» INSTRUCTIONS FOR THE TASK: Write out exactly the lines below that run from the one containing "M54 750 71 752 66 806 49 805Z" through the one containing "M1300 544 1427 569 1491 576 1495 705", both included, with no other lines.
:: THE RECORDS ::
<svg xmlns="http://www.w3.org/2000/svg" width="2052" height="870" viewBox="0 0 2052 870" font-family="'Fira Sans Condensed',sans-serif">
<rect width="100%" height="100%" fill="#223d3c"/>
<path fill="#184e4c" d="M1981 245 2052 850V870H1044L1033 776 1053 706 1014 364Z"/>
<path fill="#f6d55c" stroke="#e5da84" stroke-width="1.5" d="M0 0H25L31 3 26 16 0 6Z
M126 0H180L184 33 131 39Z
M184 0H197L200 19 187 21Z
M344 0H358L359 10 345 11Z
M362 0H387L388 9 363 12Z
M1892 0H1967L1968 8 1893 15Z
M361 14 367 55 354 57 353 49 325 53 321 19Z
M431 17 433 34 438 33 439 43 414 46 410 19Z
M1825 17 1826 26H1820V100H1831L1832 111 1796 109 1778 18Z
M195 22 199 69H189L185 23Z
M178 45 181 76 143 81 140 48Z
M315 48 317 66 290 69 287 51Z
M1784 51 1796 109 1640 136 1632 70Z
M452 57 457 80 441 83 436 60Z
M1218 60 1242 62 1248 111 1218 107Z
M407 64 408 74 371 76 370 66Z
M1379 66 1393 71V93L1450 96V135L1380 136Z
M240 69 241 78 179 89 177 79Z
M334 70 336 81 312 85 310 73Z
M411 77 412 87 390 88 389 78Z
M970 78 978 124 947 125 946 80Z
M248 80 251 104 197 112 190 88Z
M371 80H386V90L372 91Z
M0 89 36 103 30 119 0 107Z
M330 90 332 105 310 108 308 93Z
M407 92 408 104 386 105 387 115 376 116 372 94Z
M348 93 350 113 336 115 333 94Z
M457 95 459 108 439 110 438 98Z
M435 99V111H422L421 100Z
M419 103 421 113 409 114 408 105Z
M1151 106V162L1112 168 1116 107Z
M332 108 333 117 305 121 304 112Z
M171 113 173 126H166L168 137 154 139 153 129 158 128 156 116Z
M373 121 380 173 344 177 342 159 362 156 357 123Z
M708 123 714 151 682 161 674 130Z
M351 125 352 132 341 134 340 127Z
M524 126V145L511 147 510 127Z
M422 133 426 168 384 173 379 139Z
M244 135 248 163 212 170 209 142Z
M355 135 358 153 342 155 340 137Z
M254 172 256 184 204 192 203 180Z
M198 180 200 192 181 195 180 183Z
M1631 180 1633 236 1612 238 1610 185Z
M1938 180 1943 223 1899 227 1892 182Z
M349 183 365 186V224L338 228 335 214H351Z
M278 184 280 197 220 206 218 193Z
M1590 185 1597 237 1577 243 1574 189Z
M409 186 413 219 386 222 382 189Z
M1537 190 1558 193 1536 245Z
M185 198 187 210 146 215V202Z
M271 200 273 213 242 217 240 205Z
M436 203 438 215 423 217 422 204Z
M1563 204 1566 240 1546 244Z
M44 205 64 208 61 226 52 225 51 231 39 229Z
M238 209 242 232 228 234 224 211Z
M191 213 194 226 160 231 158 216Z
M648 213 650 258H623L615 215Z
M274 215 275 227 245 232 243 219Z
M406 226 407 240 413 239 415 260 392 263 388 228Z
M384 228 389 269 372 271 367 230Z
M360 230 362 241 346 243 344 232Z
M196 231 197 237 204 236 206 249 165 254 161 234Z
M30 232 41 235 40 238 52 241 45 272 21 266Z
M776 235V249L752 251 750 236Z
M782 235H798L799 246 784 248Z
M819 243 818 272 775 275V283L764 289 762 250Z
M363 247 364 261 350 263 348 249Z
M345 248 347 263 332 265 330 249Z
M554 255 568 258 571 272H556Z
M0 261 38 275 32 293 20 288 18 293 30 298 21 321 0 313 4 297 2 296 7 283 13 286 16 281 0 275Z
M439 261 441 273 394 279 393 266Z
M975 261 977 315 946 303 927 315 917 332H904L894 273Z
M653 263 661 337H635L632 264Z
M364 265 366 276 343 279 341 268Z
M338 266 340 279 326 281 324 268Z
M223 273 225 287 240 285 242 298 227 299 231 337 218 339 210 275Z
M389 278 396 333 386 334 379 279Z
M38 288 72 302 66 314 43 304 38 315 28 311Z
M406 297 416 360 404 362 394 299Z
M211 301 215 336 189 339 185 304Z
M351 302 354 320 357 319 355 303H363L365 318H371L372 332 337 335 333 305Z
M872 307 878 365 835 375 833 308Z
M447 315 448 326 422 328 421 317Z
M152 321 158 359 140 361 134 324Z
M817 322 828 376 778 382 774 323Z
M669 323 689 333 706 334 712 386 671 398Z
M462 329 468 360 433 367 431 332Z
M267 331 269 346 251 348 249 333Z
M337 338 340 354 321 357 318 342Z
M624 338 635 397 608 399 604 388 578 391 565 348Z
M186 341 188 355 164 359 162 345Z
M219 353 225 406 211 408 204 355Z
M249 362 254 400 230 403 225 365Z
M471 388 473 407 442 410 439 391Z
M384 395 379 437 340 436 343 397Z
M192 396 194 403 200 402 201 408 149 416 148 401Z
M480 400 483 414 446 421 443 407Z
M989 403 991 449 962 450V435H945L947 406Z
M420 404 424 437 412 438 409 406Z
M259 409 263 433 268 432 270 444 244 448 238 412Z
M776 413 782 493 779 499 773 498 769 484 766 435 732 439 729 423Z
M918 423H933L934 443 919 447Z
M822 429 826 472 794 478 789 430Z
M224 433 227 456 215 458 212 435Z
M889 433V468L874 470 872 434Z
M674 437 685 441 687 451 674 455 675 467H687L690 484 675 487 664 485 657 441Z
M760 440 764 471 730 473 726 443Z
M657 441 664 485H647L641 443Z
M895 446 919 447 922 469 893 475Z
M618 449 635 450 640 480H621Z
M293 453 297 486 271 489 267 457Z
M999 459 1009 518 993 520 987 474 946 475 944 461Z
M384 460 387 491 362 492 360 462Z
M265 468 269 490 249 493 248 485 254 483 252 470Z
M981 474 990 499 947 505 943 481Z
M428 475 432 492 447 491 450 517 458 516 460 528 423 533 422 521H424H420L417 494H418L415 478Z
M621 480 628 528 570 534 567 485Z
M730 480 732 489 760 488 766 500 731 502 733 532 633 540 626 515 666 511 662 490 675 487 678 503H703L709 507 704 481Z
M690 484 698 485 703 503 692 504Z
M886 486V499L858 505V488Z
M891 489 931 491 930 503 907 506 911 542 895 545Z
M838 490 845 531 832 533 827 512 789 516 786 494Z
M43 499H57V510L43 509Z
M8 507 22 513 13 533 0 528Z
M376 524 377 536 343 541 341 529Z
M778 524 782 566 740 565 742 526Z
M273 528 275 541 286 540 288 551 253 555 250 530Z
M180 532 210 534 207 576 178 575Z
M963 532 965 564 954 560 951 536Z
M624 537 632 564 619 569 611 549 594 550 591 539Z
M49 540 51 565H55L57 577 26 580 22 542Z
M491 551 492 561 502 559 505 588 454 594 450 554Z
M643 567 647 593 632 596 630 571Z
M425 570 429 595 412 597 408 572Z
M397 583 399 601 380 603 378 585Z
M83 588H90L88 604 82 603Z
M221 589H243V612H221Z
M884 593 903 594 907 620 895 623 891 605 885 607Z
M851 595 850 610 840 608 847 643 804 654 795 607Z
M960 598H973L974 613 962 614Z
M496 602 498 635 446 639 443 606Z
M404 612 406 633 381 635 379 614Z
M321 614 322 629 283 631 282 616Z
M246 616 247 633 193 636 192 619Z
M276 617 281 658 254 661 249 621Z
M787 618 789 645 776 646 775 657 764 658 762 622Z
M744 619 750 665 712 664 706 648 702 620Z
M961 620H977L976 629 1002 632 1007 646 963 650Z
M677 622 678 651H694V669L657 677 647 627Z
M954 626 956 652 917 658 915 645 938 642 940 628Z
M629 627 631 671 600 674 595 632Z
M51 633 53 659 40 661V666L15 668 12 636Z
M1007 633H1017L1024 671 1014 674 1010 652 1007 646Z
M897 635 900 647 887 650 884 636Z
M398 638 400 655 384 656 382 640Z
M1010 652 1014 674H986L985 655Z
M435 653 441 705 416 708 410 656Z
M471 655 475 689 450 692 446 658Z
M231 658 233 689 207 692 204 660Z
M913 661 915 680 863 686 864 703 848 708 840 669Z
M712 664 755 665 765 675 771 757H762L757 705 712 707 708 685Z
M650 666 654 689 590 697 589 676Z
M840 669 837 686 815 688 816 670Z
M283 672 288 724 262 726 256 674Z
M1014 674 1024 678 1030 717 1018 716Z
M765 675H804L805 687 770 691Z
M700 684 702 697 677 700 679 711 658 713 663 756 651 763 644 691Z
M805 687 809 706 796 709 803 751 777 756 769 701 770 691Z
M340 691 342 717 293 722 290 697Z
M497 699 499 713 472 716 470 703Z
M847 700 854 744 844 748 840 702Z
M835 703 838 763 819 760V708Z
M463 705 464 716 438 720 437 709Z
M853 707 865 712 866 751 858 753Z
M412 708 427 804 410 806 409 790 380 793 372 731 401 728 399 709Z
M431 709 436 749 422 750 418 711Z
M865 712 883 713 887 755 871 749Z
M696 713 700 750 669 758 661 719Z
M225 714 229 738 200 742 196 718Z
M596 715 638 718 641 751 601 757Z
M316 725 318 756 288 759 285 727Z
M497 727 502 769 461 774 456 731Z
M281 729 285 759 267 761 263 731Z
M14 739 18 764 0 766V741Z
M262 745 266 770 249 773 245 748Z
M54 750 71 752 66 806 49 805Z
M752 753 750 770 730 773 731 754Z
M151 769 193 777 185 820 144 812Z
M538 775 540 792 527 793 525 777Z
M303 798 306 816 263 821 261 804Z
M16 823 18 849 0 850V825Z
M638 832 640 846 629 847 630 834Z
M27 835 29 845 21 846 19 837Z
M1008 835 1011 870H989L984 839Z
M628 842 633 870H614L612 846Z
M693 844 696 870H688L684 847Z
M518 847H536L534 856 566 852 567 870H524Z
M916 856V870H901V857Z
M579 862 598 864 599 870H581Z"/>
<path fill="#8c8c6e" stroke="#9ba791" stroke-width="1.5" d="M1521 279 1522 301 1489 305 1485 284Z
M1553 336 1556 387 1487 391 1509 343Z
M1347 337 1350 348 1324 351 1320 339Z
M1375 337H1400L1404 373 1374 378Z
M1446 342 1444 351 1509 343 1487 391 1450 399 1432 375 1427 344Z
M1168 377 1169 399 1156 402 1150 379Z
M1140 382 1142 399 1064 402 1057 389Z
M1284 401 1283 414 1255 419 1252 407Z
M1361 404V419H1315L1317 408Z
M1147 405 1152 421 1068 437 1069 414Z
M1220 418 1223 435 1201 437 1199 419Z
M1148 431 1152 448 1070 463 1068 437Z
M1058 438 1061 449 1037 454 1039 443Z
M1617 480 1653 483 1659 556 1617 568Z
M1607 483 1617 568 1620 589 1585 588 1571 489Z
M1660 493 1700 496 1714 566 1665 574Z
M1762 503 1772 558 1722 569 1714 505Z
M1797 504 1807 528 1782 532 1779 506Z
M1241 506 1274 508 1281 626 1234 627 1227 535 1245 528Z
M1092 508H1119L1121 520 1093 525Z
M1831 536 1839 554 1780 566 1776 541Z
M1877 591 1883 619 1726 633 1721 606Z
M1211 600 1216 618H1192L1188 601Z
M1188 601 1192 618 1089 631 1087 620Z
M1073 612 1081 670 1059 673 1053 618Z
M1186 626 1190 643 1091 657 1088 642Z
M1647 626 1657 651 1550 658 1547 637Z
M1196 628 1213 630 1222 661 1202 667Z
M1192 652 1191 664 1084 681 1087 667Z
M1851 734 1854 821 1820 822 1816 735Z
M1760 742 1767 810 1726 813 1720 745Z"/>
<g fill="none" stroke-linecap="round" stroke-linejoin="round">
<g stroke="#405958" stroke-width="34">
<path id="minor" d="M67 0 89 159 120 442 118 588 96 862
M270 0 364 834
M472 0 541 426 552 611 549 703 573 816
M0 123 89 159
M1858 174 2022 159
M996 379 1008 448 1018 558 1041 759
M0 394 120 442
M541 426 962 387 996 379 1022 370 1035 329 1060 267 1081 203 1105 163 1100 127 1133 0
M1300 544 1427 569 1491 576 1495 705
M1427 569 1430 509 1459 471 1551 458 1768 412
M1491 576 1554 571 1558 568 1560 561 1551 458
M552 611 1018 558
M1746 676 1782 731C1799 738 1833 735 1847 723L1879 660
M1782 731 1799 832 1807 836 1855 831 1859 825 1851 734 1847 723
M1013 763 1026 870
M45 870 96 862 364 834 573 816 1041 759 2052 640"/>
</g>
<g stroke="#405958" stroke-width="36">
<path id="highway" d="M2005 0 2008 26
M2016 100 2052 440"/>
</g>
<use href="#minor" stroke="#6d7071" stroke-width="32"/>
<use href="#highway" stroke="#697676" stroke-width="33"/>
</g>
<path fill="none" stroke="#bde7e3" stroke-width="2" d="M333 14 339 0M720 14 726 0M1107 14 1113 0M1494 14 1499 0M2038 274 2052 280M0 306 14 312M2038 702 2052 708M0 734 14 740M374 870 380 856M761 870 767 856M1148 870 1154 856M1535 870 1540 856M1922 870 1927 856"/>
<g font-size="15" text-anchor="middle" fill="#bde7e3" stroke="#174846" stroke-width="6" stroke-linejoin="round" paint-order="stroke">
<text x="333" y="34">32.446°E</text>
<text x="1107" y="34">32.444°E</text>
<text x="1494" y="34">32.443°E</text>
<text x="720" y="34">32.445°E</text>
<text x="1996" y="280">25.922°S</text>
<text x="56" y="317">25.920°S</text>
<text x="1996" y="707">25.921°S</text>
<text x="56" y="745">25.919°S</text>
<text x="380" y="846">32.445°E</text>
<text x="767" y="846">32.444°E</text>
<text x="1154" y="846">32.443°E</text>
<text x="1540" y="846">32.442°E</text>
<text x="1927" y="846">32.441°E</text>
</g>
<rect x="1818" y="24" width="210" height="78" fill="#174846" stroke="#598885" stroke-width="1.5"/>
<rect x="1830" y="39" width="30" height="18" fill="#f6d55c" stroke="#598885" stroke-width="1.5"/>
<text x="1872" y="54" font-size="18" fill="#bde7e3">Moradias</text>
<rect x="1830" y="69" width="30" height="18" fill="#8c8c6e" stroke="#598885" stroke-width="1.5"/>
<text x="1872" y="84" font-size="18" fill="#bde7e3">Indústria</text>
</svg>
:::
» TASK RESPONSE:
M54 750 71 752 66 806 49 805Z
M752 753 750 770 730 773 731 754Z
M151 769 193 777 185 820 144 812Z
M538 775 540 792 527 793 525 777Z
M303 798 306 816 263 821 261 804Z
M16 823 18 849 0 850V825Z
M638 832 640 846 629 847 630 834Z
M27 835 29 845 21 846 19 837Z
M1008 835 1011 870H989L984 839Z
M628 842 633 870H614L612 846Z
M693 844 696 870H688L684 847Z
M518 847H536L534 856 566 852 567 870H524Z
M916 856V870H901V857Z
M579 862 598 864 599 870H581Z"/>
<path fill="#8c8c6e" stroke="#9ba791" stroke-width="1.5" d="M1521 279 1522 301 1489 305 1485 284Z
M1553 336 1556 387 1487 391 1509 343Z
M1347 337 1350 348 1324 351 1320 339Z
M1375 337H1400L1404 373 1374 378Z
M1446 342 1444 351 1509 343 1487 391 1450 399 1432 375 1427 344Z
M1168 377 1169 399 1156 402 1150 379Z
M1140 382 1142 399 1064 402 1057 389Z
M1284 401 1283 414 1255 419 1252 407Z
M1361 404V419H1315L1317 408Z
M1147 405 1152 421 1068 437 1069 414Z
M1220 418 1223 435 1201 437 1199 419Z
M1148 431 1152 448 1070 463 1068 437Z
M1058 438 1061 449 1037 454 1039 443Z
M1617 480 1653 483 1659 556 1617 568Z
M1607 483 1617 568 1620 589 1585 588 1571 489Z
M1660 493 1700 496 1714 566 1665 574Z
M1762 503 1772 558 1722 569 1714 505Z
M1797 504 1807 528 1782 532 1779 506Z
M1241 506 1274 508 1281 626 1234 627 1227 535 1245 528Z
M1092 508H1119L1121 520 1093 525Z
M1831 536 1839 554 1780 566 1776 541Z
M1877 591 1883 619 1726 633 1721 606Z
M1211 600 1216 618H1192L1188 601Z
M1188 601 1192 618 1089 631 1087 620Z
M1073 612 1081 670 1059 673 1053 618Z
M1186 626 1190 643 1091 657 1088 642Z
M1647 626 1657 651 1550 658 1547 637Z
M1196 628 1213 630 1222 661 1202 667Z
M1192 652 1191 664 1084 681 1087 667Z
M1851 734 1854 821 1820 822 1816 735Z
M1760 742 1767 810 1726 813 1720 745Z"/>
<g fill="none" stroke-linecap="round" stroke-linejoin="round">
<g stroke="#405958" stroke-width="34">
<path id="minor" d="M67 0 89 159 120 442 118 588 96 862
M270 0 364 834
M472 0 541 426 552 611 549 703 573 816
M0 123 89 159
M1858 174 2022 159
M996 379 1008 448 1018 558 1041 759
M0 394 120 442
M541 426 962 387 996 379 1022 370 1035 329 1060 267 1081 203 1105 163 1100 127 1133 0
M1300 544 1427 569 1491 576 1495 705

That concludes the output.